[Stored records]

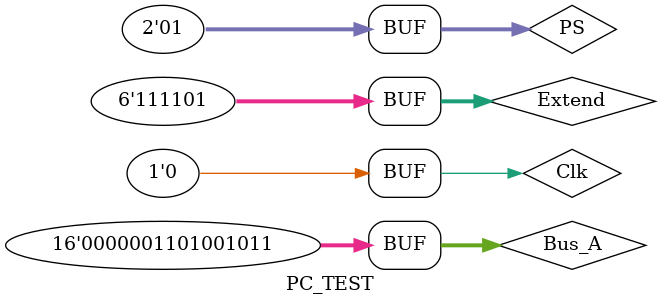
<source format=v>
`timescale 1ns / 1ps


module PC_TEST;

	reg Clk;
	reg [1:0] PS;
	reg [15:0] Bus_A;
	reg [5:0] Extend;

	wire [5:0] Out;

	PC uut (
		.Clk(Clk), 
		.PS(PS), 
		.Bus_A(Bus_A), 
		.Extend(Extend), 
		.Out(Out)
	);

	initial begin
		Clk = 0;
		PS = 0;
		Bus_A = 0;
		Extend = 0;
		#100;
		
		Clk = ~Clk;
		PS = 0;
		Bus_A = 16'b1101001011;
		Extend = 0;
		#100;
		
		Clk = ~Clk;
		PS = 2'b01;
		Bus_A = 16'b1101001011;
		Extend = 0;
		#100;
		
		Clk = ~Clk;
		PS = 2'b01;
		Bus_A = 16'b1101001011;
		Extend = 0;
		#100;
		
		Clk = ~Clk;
		PS = 2'b11;
		Bus_A = 16'b1101001011;
		Extend = 0;
		#100;
		
		Clk = ~Clk;
		PS = 2'b11;
		Bus_A = 16'b1101001011;
		Extend = 0;
		#100;
		
		Clk = ~Clk;
		PS = 2'b10;
		Bus_A = 16'b1101001011;
		Extend = 6'b111101;
		#100;
		
		Clk = ~Clk;
		PS = 2'b10;
		Bus_A = 16'b1101001011;
		Extend = 6'b111101;
		#100;
		
		Clk = ~Clk;
		PS = 2'b01;
		Bus_A = 16'b1101001011;
		Extend = 6'b111101;
		#100;
		
	end
	
endmodule


</source>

Exercise: Leave the pictures out and return each entry exactly.

Task answer:
<source format=v>
`timescale 1ns / 1ps


module PC_TEST;

	reg Clk;
	reg [1:0] PS;
	reg [15:0] Bus_A;
	reg [5:0] Extend;

	wire [5:0] Out;

	PC uut (
		.Clk(Clk), 
		.PS(PS), 
		.Bus_A(Bus_A), 
		.Extend(Extend), 
		.Out(Out)
	);

	initial begin
		Clk = 0;
		PS = 0;
		Bus_A = 0;
		Extend = 0;
		#100;
		
		Clk = ~Clk;
		PS = 0;
		Bus_A = 16'b1101001011;
		Extend = 0;
		#100;
		
		Clk = ~Clk;
		PS = 2'b01;
		Bus_A = 16'b1101001011;
		Extend = 0;
		#100;
		
		Clk = ~Clk;
		PS = 2'b01;
		Bus_A = 16'b1101001011;
		Extend = 0;
		#100;
		
		Clk = ~Clk;
		PS = 2'b11;
		Bus_A = 16'b1101001011;
		Extend = 0;
		#100;
		
		Clk = ~Clk;
		PS = 2'b11;
		Bus_A = 16'b1101001011;
		Extend = 0;
		#100;
		
		Clk = ~Clk;
		PS = 2'b10;
		Bus_A = 16'b1101001011;
		Extend = 6'b111101;
		#100;
		
		Clk = ~Clk;
		PS = 2'b10;
		Bus_A = 16'b1101001011;
		Extend = 6'b111101;
		#100;
		
		Clk = ~Clk;
		PS = 2'b01;
		Bus_A = 16'b1101001011;
		Extend = 6'b111101;
		#100;
		
	end
	
endmodule


</source>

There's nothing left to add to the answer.